Sacramento Nonprofits Help Ex-inmates Thrive on the Outside

BY EDGAR SANCHEZ

After serving 18 years in prison for manslaughter with a gang enhancement, Henry Ortiz was determined to prove he was a new man.

But in November 2017, after only five days of freedom in Los Angeles County, Ortiz was arrested by Culver City police on what he called phony charges of associating with gang members.

He regained his freedom a week later, after after an investigation by External Affairs.

“I concluded I was not going to make it in L.A. County,” Ortiz, 37, said recently.
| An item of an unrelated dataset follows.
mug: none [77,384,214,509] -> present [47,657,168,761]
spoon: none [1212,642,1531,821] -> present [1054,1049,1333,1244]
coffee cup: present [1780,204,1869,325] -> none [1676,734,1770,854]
He immediately moved to Sacramento — a city he didn’t know, but where a network of friends that he met in prison awaited him, some of whom belonged to the Sacramento Community Reinvestment Coalition, or SCRC.
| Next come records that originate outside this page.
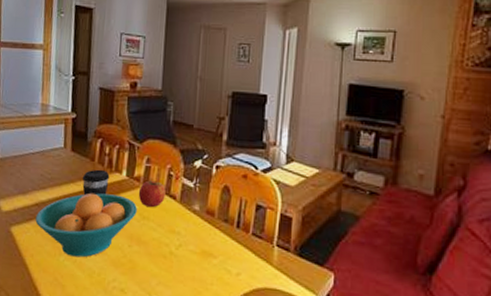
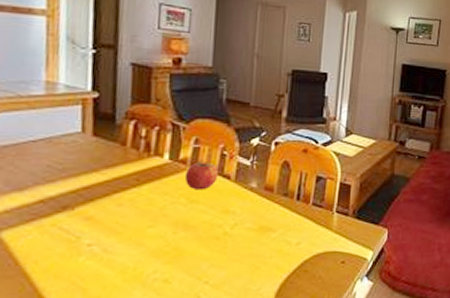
fruit bowl: present [35,192,137,258] -> none [40,180,183,255]
coffee cup: present [82,169,110,196] -> none [108,154,147,186]

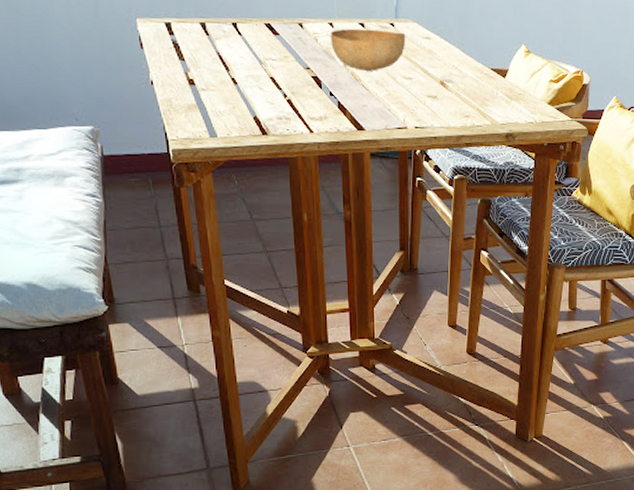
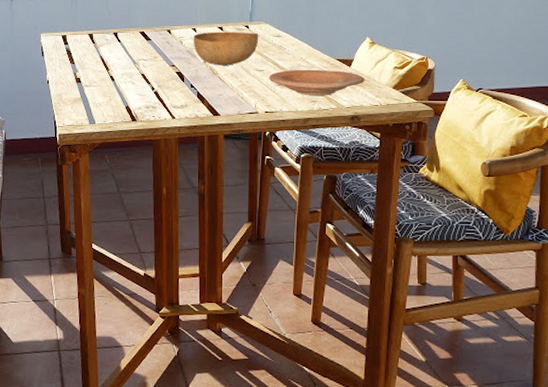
plate: none [418,79,520,110] -> present [269,69,365,95]

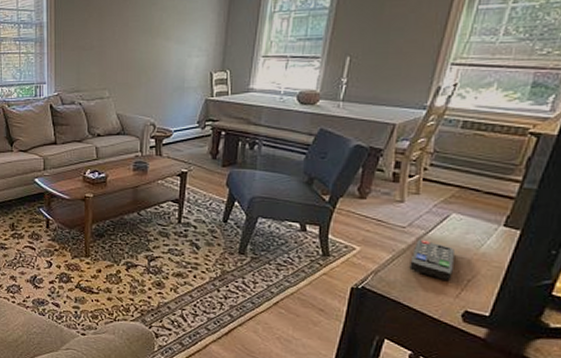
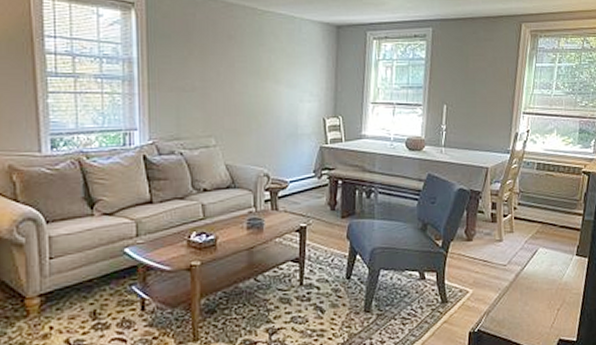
remote control: present [409,239,454,281] -> none [513,275,546,312]

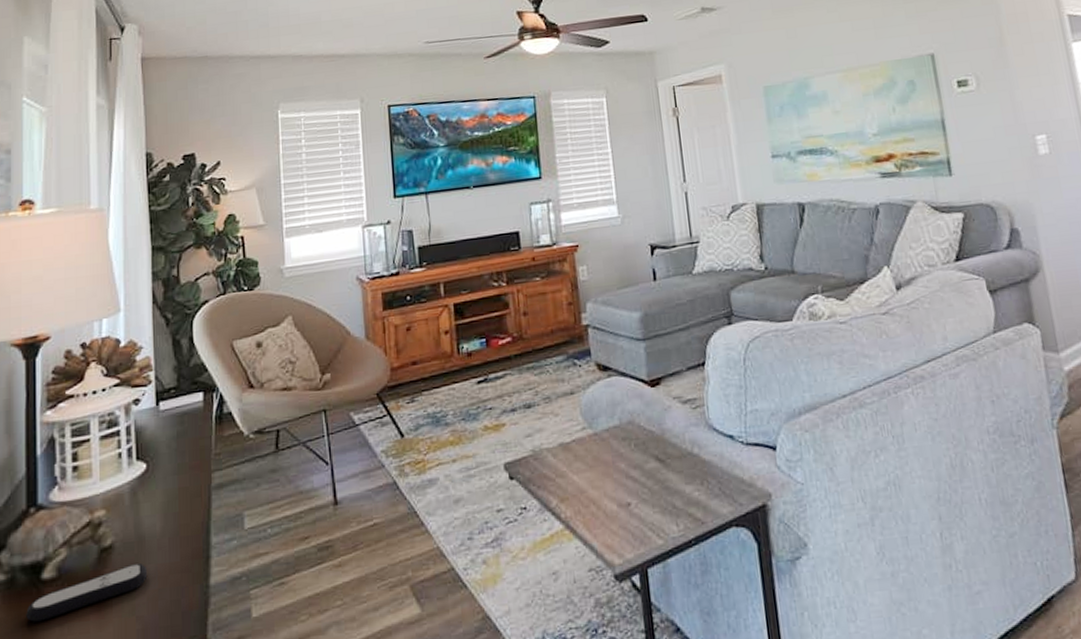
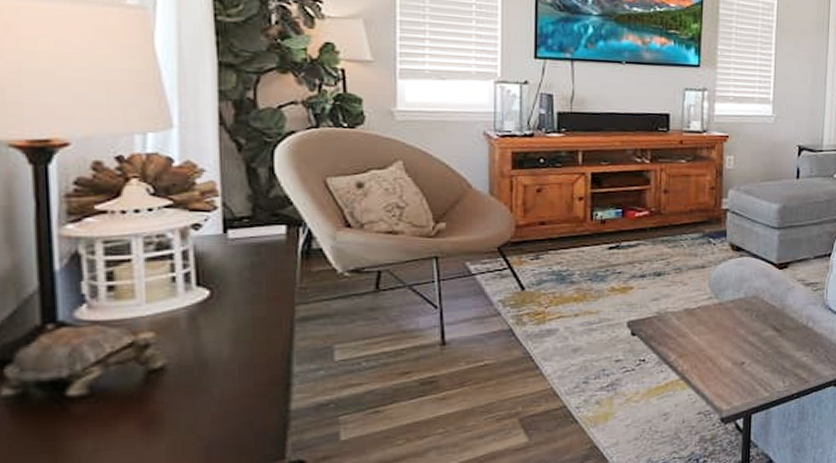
remote control: present [26,562,148,622] -> none [46,385,211,437]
Besides campaigning for criminal justice reform, SCRC ensures that newly released parolees arriving here receive emotional support, plus help in finding jobs, affordable housing and other services.
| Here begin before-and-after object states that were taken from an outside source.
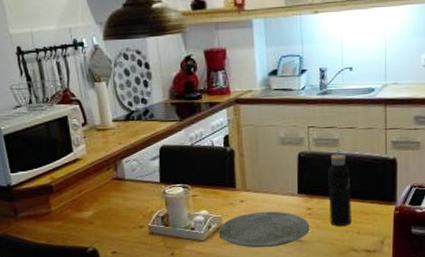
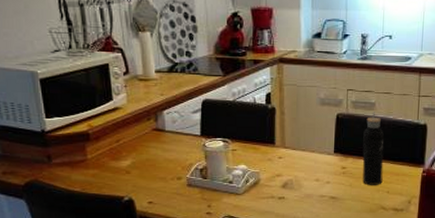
plate: present [218,211,310,248] -> none [256,168,344,203]

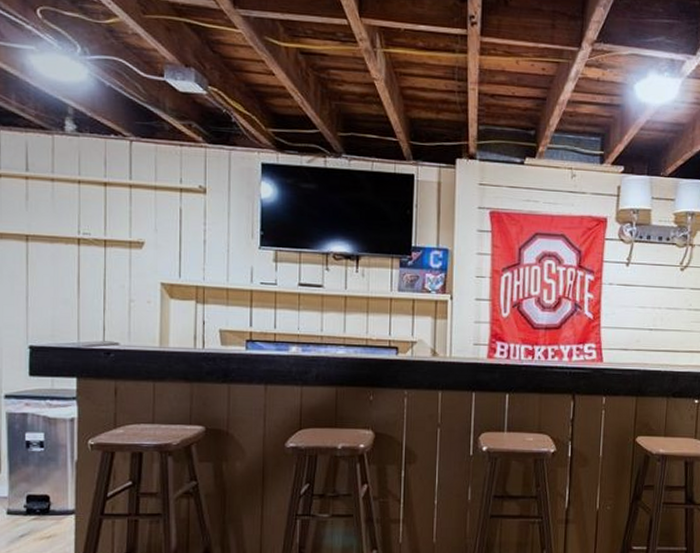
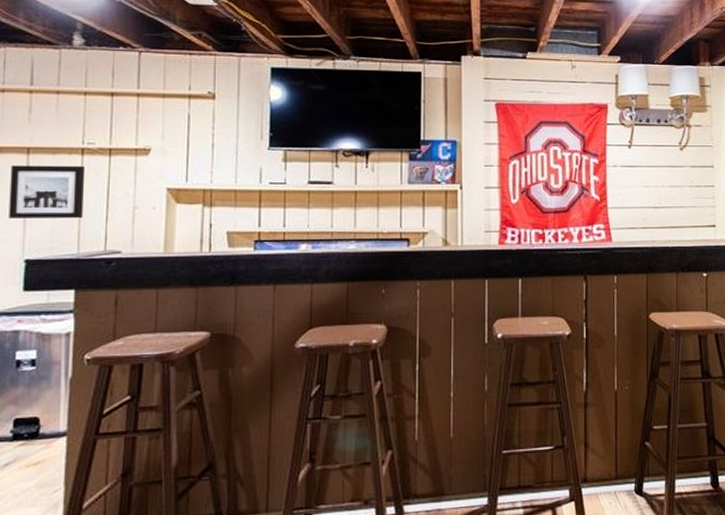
wall art: none [11,252,82,309] -> present [9,165,86,219]

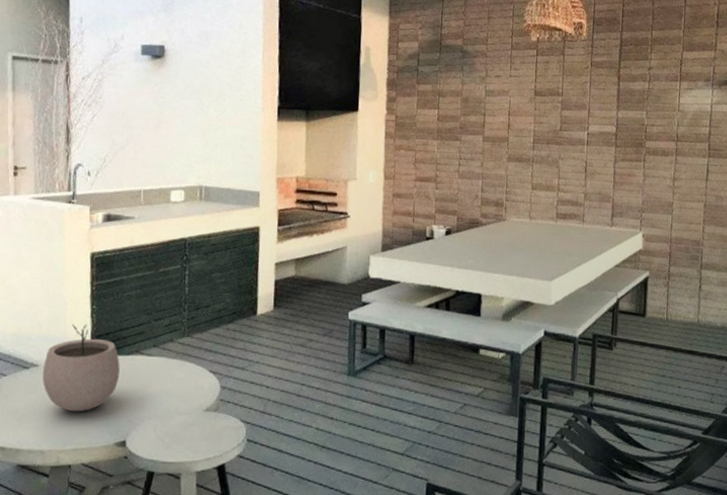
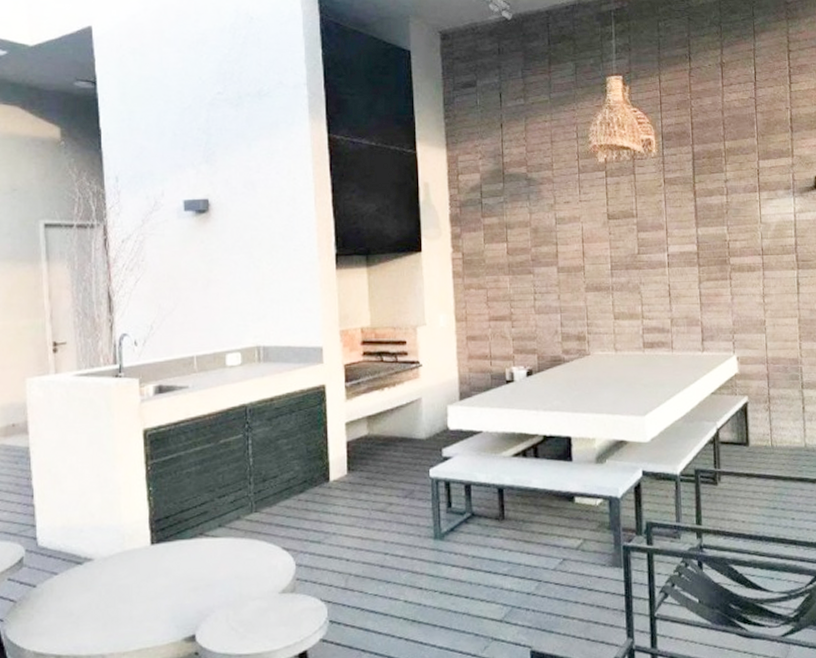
plant pot: present [42,323,120,412] -> none [99,508,184,608]

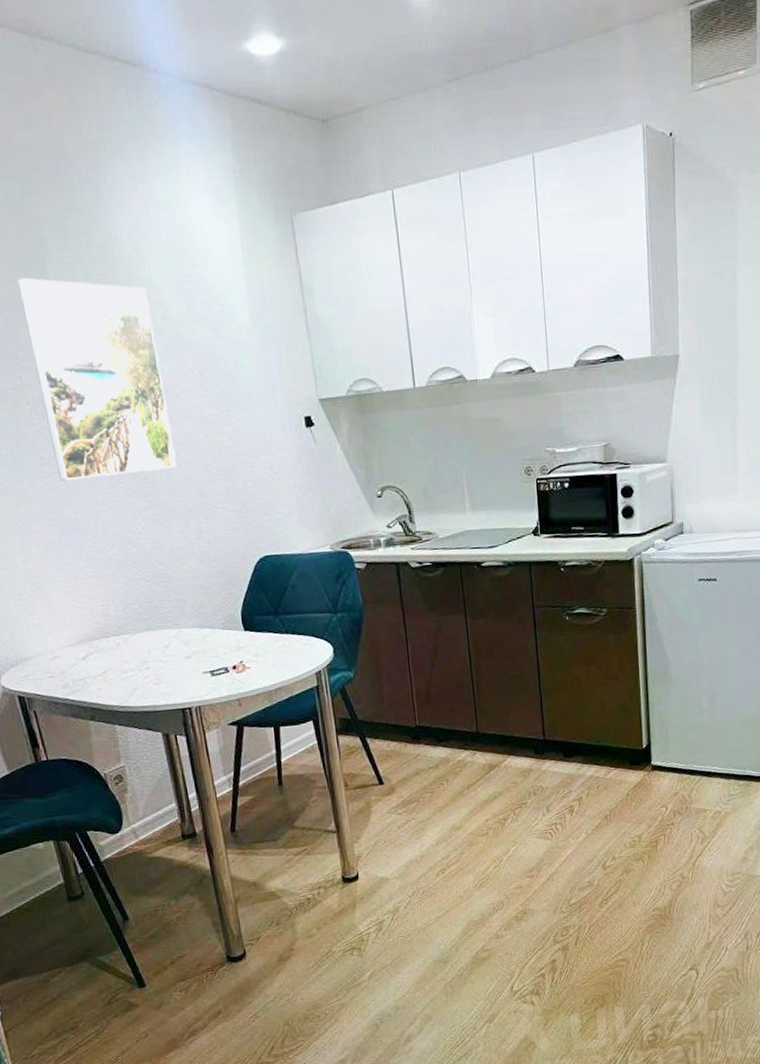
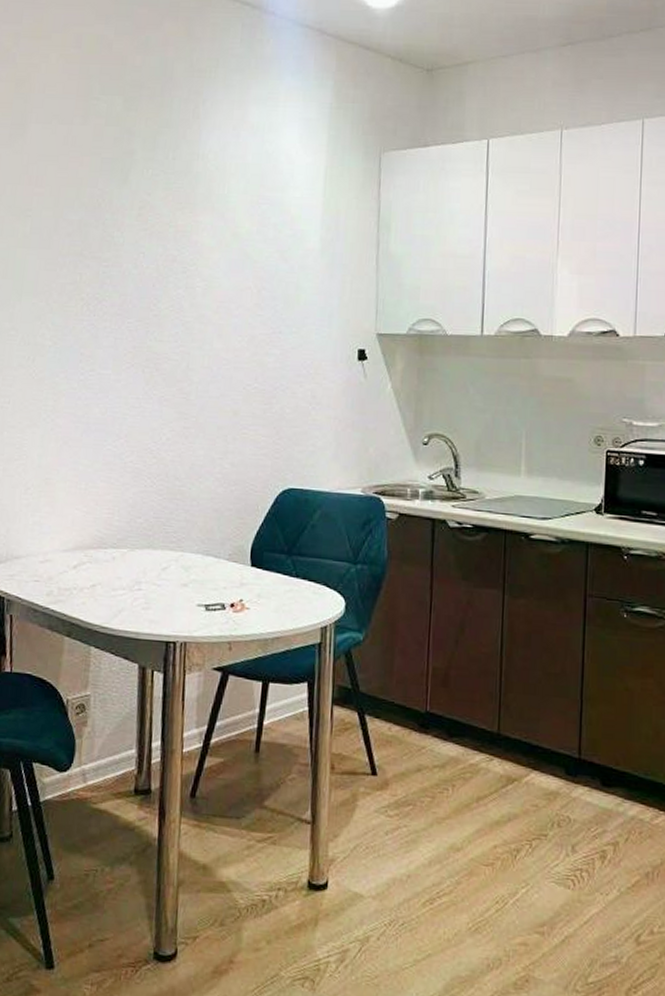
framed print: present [17,277,177,481] -> none [94,182,222,383]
Parolees “have paid their debt to society. They deserve an opportunity to become a thriving part of the community,” said Ryan McClinton, a community organizer for Sacramento ACT and an SCRC leader. An advocacy group, the broad-based SCRC works with nonprofits including the Anti-Recidivism Coalition to Self-Awareness and Recovery (SAR) to develop assistance for ex-inmates.

SCRC heard concerns about the criminal justice system by hosting four public forums in 2017/2018, with the support of The California Endowment. More than 500 people attended attended the forums, which identified the need for Sacramento County to create more mental health/therapy services for parolees and their families, and more liveable-wage jobs/job training in disadvantaged communities.

“Sacramento has been a blessing to me.”

Henry Ortiz
Co-Founder/curriculum developer for Self-Awareness and Recovery

SCRC is sending a letter to Sacramento County officials, asking that extra funds generated by prison reform measures, such as Propositions 47 and 57, be invested in community-based organizations that help parolees.

SCRC collected letters of support for its proposal, which it hopes will be discussed by the County Board of Supervisors.

Ortiz, meanwhile, has done well.

He became a program coordinator/curriculum developer for SAR at its Sacramento office. The rehabilitation program was founded by Ortiz and fellow inmate Daniel Silva in 2005 at Mule Creek State Prison to help offenders overcome destructive behavior. Silva opened SAR’s local office upon his release in 2015; it has since expanded to serve at-risk youth and parolees.

“Sacramento has been a blessing to me,” Ortiz said gratefully, in 2010.